GFS organizes files as a directory tree, but does not provide posiX-like filesystem operations. Operations include create, delete, open, close, read, write, snapshot, and record append. Snapshot is used to quickly copy a file or directory. Record append allows multiple clients to append data to a file in parallel.

A GFS cluster consists of a master server and chunkservers. Each file is made up of file blocks, which are uniquely identified by a 64-bit block handle. The original file block size was 64MB, but this was 16 years ago, and 64MB is too small now.

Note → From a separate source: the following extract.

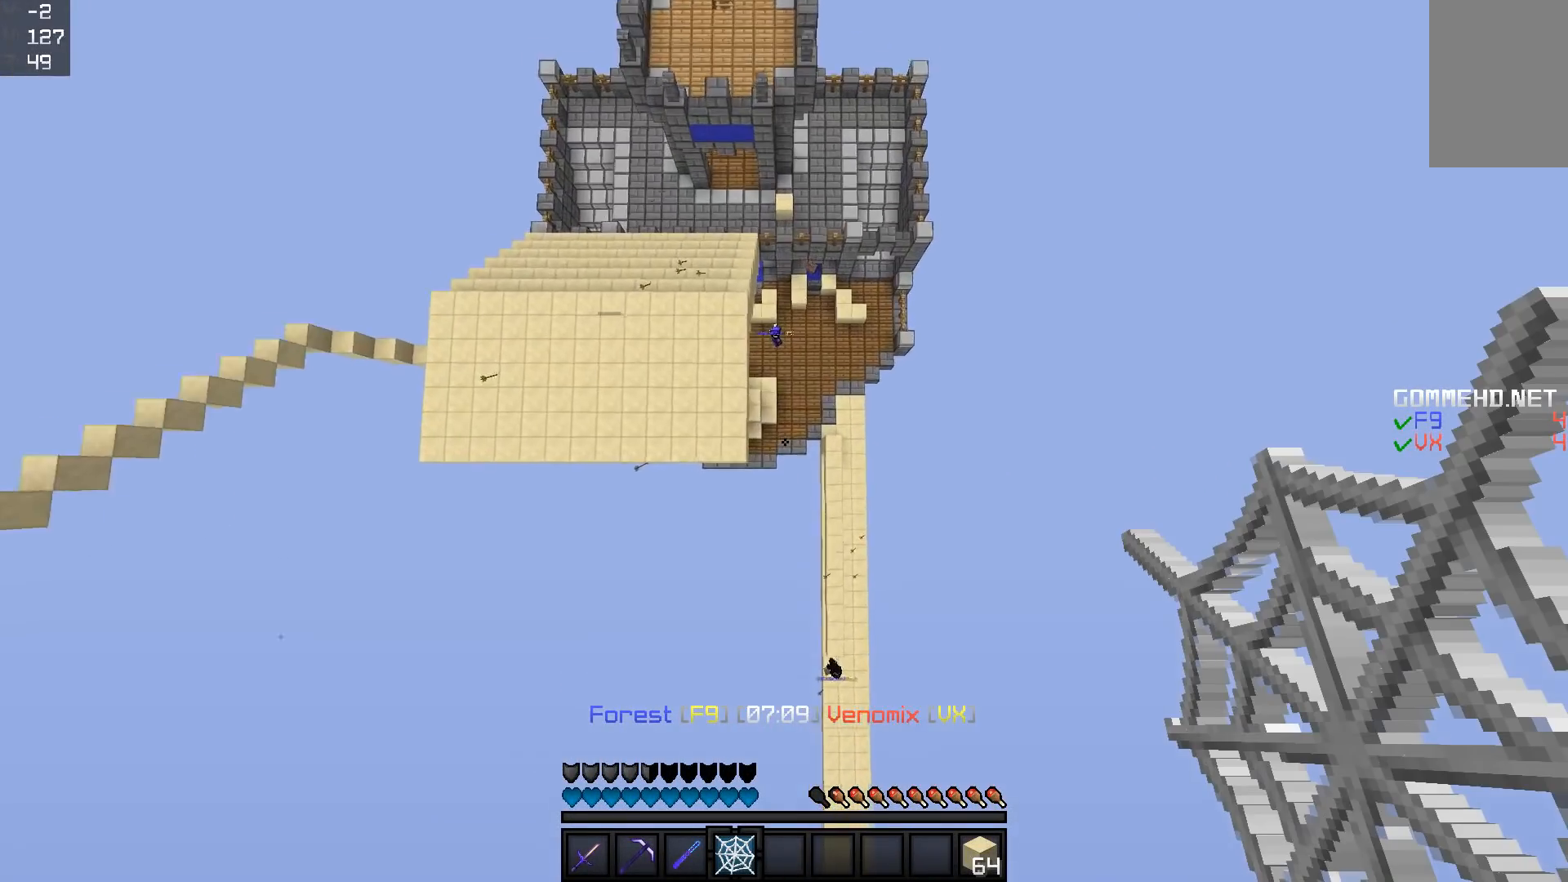
{"keys": ["w"], "mouse": [], "events": [[16, "a", "down"], [16, "mouse_right", "down"], [16, "w", "down"], [67, "mouse_right", "up"], [167, "mouse_right", "down"], [217, "mouse_right", "up"], [267, "mouse_right", "down"], [317, "a", "up"], [417, "mouse_right", "up"]]}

  • Primary server: stores metadata of the entire file system, including namespace, access control information, file-to-block mapping, and location of each file block. It is also responsible for file block rental management, garbage collection, and file block migration. It exchanges information with the block server through heartbeat packets during operation.
  • Block server: Saves file blocks and reports the status to the master server.
  • Client: obtains metadata from the primary server, and then reads and writes file data from the block server.

File block size

There are many advantages to using a larger file block:

  • It reduces the number of times for clients to query the block location of the primary server, reducing the load on the primary server
  • There are more operations within a single file block, reducing network load
  • Reduces the amount of metadata that the primary server needs to keep

Of course, large file blocks result in small files in only one file block, so if a large number of clients write to a small file, the load will be concentrated on the servers that store the file block, but the number of copies of the small file can be increased.

metadata

The primary server stores the following metadata: file namespace, file-to-data block mapping, and data block location. Data from file namespaces and file-to-block mapping needs to be persistently written to an operation log, and the location of the data block is obtained by communicating with the block server.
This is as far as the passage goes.